Il penche vers la soixantaine déjà, et plutôt en beauté. Avec son physique d'acrobate et sa gueule creusée, Vincent Cassel a su cultiver un style à part dans le cinéma français et même international comme on le vérifie aujourd'hui avec Les Linceuls, du maître canadien David Cronenberg, où il joue un businessman acquis aux technologies les plus avancées mais soudain confronté à des hypothèses complotistes déstabilisantes...
Au même moment, sur Netflix, on le retrouve en DJ ringardisé malgré lui dans la comédie Banger au côté de Laura Felpin. Il nous répond depuis le Brésil où il a vécu cinq ans et où il séjourne actuellement du côté de Rio avec sa compagne, la mannequin Narah Baptista, et leur bébé de 3 mois, Caetano. L'acteur nous annonce au passage deux projets excitants.

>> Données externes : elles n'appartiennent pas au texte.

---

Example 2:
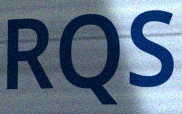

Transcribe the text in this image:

RQS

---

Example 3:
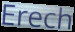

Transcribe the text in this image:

Erech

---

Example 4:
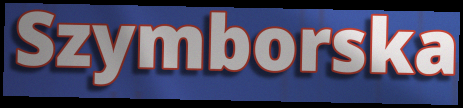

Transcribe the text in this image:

Szymborska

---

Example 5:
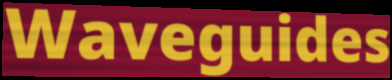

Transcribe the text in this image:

Il jouera bientôt sous la direction d'Asghar Farhadi auprès de Virginie Efira et d'Isabelle Huppert, et en fin d'année dans le prochain Ladj Li, produit par Dimitri Rassam, consacré au père métis d'Alexandre Dumas...

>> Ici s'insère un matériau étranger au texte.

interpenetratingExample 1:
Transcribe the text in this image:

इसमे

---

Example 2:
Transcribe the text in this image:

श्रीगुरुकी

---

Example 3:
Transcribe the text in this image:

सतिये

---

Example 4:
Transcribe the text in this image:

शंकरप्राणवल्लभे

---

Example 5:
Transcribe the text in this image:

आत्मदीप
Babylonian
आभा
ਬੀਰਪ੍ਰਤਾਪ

LA TRIBUNE DIMANCHE - Qu'avez-vous ressenti en découvrant le scénario des Linceuls, que Cronenberg qualifie lui-même de « macabre, pervers et grotesque » ?
VINCENT CASSEL - J'ai d'abord ressenti le poids de la mort, de la disparition de l'être cher. À la deuxième lecture, j'ai commencé à me marrer, à y voir un côté comédie... David m'a alors confirmé qu'il y aurait des moments légers. Quoi qu'il en soit, quand on participe à un film, c'est toujours très difficile de le voir pour ce qu'il est réellement, surtout celui-ci avec son côté décalé et ses extrapolations déroutantes, toutes les hypothèses complotistes énoncées par les personnages. Même si bien sûr le vrai sujet c'est ce qu'on fait quand on est seul et qu'on n'accepte pas sa mort.